*About this exercise*: What is needed here is every line of the records that includes "lines".

*Given records*:

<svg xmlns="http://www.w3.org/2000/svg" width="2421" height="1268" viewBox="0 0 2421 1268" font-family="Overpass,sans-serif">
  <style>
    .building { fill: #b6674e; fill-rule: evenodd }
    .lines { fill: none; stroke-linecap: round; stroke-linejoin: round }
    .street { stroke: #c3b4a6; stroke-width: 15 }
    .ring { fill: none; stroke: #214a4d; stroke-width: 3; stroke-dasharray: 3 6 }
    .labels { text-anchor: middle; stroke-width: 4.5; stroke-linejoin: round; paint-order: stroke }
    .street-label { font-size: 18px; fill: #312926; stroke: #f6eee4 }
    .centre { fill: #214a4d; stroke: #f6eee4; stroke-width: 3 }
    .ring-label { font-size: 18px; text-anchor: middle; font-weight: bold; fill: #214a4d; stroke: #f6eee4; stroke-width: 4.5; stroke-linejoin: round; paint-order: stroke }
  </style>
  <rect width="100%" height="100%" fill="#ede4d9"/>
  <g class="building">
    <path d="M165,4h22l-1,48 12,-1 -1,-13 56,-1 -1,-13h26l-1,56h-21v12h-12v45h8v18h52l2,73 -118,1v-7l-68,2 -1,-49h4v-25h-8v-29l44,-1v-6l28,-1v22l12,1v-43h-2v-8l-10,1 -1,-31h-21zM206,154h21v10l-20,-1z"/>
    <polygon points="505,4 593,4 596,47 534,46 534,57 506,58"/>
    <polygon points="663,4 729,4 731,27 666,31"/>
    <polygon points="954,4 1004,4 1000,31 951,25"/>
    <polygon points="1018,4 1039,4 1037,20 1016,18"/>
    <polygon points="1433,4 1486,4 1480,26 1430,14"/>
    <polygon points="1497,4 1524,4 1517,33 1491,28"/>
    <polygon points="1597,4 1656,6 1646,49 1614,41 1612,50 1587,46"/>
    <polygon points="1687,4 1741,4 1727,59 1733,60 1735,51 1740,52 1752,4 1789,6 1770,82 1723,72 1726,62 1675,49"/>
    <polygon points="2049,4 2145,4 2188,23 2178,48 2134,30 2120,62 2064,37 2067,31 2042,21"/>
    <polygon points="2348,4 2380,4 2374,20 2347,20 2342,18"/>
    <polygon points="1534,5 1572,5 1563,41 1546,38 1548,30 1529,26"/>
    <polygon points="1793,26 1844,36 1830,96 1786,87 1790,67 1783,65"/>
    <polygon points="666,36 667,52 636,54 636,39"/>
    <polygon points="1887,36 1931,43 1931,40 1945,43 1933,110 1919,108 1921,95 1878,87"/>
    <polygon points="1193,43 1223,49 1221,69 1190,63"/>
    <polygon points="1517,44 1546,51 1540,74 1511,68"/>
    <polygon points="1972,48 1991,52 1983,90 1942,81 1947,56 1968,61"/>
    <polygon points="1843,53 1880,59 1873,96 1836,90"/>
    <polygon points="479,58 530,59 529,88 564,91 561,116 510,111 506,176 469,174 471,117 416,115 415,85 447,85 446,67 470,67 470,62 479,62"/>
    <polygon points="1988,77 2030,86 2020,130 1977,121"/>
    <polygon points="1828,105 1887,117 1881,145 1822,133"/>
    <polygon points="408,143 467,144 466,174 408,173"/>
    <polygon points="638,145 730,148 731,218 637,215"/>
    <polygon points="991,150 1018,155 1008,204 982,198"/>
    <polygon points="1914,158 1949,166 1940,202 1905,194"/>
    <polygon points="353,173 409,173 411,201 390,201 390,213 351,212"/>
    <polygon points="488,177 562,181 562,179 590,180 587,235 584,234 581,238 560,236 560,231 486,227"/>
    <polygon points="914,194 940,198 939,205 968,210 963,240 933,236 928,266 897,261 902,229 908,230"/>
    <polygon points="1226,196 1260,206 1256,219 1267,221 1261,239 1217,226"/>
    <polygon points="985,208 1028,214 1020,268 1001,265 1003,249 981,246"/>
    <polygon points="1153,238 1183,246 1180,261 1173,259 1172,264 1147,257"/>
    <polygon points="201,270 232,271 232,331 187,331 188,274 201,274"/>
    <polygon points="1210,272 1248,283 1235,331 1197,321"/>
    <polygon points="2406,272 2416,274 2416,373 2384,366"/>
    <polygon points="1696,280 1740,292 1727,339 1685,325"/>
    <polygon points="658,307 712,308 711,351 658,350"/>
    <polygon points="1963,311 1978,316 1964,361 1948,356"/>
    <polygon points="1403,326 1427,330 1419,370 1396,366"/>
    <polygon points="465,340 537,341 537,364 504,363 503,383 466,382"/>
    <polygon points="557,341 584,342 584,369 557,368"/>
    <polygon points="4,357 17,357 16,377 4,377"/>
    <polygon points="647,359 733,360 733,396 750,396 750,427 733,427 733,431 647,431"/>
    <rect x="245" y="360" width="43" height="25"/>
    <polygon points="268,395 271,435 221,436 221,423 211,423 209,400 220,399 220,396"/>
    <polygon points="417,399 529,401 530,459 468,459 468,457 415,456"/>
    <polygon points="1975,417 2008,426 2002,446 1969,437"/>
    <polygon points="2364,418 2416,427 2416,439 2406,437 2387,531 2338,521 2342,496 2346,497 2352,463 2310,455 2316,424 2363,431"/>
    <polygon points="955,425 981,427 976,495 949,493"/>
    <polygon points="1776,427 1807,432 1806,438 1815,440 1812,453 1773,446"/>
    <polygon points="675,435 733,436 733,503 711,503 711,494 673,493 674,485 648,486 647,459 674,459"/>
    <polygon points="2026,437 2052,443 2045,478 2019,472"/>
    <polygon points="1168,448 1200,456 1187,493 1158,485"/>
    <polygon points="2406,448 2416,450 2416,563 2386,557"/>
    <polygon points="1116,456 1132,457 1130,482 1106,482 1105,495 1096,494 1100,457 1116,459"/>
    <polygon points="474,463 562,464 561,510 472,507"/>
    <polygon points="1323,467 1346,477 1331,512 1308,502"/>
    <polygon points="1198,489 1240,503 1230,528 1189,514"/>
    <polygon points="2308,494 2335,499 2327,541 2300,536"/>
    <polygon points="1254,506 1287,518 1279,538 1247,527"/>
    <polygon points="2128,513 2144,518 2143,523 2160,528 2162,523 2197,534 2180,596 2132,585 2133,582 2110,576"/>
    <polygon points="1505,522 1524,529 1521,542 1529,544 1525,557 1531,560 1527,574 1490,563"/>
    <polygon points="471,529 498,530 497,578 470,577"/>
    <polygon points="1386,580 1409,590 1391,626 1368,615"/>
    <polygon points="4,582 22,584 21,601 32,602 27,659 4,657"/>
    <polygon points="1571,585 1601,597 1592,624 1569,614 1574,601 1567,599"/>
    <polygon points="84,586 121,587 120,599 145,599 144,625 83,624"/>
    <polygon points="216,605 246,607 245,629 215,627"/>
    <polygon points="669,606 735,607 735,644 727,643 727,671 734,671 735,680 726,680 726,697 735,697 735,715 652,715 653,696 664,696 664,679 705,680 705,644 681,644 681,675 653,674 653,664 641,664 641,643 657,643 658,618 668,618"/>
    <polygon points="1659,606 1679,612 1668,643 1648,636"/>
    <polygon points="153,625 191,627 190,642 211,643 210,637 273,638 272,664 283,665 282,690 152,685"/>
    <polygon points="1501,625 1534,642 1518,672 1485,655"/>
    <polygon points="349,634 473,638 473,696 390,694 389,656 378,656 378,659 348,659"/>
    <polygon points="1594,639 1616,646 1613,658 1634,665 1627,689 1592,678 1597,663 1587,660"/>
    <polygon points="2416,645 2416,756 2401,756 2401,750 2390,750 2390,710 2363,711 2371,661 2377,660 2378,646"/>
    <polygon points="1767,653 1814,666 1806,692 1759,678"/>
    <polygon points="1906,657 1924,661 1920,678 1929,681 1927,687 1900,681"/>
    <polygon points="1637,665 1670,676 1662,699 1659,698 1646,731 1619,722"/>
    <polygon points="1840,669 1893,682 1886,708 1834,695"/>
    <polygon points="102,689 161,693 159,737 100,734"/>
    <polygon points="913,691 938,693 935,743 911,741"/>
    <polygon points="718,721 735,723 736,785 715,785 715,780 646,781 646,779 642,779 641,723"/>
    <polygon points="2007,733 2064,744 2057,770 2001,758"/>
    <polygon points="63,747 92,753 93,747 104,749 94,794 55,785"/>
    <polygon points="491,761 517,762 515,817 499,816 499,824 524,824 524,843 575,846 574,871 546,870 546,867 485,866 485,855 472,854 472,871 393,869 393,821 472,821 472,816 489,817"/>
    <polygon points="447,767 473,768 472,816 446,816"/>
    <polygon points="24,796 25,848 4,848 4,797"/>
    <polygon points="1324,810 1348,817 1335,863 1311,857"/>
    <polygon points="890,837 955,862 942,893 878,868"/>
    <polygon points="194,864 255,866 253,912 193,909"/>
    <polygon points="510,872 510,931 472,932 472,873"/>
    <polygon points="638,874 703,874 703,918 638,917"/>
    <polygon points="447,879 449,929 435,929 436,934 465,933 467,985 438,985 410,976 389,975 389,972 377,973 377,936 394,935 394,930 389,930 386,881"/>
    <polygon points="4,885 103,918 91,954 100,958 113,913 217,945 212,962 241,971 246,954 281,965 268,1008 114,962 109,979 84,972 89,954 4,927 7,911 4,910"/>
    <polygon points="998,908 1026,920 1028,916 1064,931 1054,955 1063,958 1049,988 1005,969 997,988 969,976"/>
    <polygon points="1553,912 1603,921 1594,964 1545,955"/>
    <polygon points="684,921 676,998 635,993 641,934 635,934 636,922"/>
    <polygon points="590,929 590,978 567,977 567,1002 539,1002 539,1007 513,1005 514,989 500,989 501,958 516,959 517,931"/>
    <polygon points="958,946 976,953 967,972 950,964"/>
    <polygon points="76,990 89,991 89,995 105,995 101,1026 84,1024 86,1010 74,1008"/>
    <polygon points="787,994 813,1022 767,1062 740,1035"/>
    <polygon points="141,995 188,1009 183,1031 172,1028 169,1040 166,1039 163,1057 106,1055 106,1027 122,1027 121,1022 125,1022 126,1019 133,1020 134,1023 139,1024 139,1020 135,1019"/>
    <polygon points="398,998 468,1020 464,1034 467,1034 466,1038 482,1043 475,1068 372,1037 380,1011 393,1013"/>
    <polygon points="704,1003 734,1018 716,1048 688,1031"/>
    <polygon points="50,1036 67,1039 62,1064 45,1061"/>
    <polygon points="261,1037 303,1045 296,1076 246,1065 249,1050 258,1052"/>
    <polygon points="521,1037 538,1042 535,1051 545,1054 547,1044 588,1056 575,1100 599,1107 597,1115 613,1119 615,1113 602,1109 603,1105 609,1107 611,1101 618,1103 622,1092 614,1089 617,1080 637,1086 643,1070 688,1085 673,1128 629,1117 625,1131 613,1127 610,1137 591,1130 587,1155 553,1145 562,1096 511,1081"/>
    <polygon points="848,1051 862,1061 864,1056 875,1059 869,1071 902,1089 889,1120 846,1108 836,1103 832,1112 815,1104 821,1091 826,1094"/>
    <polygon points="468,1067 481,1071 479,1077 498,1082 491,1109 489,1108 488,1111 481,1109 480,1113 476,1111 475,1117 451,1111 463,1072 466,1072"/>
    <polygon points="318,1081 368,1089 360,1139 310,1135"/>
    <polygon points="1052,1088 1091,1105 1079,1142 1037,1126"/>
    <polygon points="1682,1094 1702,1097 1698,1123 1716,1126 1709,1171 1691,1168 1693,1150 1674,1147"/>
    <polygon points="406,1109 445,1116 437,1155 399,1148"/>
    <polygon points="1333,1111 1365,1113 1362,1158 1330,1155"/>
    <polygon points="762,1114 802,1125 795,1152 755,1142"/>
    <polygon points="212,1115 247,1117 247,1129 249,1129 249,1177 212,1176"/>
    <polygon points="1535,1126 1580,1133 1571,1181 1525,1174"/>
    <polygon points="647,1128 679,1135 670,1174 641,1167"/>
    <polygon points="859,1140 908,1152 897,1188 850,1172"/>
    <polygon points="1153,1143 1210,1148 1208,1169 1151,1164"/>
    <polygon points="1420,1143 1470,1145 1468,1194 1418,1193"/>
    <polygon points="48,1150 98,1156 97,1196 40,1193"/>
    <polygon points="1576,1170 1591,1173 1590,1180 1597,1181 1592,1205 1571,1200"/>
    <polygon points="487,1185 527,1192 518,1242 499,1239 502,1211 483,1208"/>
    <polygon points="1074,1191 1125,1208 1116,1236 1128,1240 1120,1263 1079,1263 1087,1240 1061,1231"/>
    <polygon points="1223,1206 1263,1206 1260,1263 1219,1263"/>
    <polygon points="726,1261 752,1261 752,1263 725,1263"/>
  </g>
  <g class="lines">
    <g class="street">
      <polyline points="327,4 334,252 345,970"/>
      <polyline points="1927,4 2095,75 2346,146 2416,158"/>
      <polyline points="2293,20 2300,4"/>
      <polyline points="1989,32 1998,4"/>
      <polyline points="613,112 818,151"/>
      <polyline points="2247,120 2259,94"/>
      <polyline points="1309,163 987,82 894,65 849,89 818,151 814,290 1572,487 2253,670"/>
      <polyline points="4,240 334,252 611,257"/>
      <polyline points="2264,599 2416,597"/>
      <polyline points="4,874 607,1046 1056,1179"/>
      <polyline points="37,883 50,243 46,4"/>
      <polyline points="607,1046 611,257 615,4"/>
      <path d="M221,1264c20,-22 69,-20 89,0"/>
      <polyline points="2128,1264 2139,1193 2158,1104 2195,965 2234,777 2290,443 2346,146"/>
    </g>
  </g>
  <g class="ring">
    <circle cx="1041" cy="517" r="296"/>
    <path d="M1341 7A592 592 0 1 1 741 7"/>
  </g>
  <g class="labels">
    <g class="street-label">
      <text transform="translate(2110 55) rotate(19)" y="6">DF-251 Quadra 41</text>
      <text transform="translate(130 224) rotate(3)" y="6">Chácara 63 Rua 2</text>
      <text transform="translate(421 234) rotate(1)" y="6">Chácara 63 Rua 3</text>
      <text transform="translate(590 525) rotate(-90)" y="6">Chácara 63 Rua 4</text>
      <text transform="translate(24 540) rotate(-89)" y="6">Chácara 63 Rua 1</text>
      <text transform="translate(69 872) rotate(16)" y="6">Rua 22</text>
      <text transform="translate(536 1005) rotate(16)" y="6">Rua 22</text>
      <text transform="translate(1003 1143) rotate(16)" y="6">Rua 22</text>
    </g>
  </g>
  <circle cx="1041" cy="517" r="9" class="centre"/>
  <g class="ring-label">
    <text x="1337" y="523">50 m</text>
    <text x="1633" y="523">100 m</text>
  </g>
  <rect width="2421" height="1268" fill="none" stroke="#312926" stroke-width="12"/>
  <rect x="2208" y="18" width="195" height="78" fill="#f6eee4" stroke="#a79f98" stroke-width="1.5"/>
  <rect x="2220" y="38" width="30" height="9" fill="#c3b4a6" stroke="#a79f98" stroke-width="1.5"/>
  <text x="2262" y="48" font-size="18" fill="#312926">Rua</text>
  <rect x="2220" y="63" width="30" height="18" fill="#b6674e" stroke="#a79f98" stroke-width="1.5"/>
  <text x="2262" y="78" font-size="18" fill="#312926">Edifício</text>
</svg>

*Exercise output*:
    .lines { fill: none; stroke-linecap: round; stroke-linejoin: round }
  <g class="lines">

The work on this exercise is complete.